An Experiment Worth Trying.

Amtrak’s train, the Adirondack, is a great ride. It runs daily between New York’s Penn Station and Gare Centrale in Montreal. And because today’s topic is food, I cannot resist noting that a fabulous bakery is located right there in the station. Bienvenue!
 
The trip takes about 11 hours and if you’re looking for a great train ride—a day trip that takes you through wonderful, scenic countryside and ends up in the second largest French-speaking city in the world—you have found it! Any time of year is wonderful, but in the Fall, at the height of the colors? Well, It can’t be topped.
 
Of course people get hungry after four or five hours and, as noted, it is an 11-hour ride and, wonderful scenery or not, one would think Amtrak could arrange for better food and better service.

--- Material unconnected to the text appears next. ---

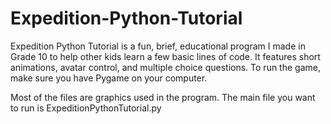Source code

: # Expedition-Python-Tutorial

Expedition Python Tutorial is a fun, brief, educational program I made in Grade 10 to help other kids learn a few basic lines of code. It features short animations, avatar control, and multiple choice questions. To run the game, make sure you have Pygame on your computer.

Most of the files are graphics used in the program. The main file you want to run is ExpeditionPythonTutorial.py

But no, it’s like everything else: cut corners to cut costs. The fact is, this train could use a full-on dining car.
 

 As it is, one person trying to serve all those people over nearly a 12-hour ride results in scenes like the photo above. Imagine how nice it would be to have an actual dining car on that train, fully staffed, so you could go into the dinner sit at a table, and order a slice of apple pie and a cup of coffee. Then come back three hours later and order a sandwich and a Molson’s Canadian.
 
Would it work? Would food service on that train break even or come close to it? Can’t say. Would it make those 11 hours more pleasant? Absolutely. Would the resulting word-of-mouth result in increased ridership? I would bet on it.
Would the current Amtrak management undertake such a move . . . if only to prove us wrong?
 
Ah … that could be a temptation those fellas would be unable to resist!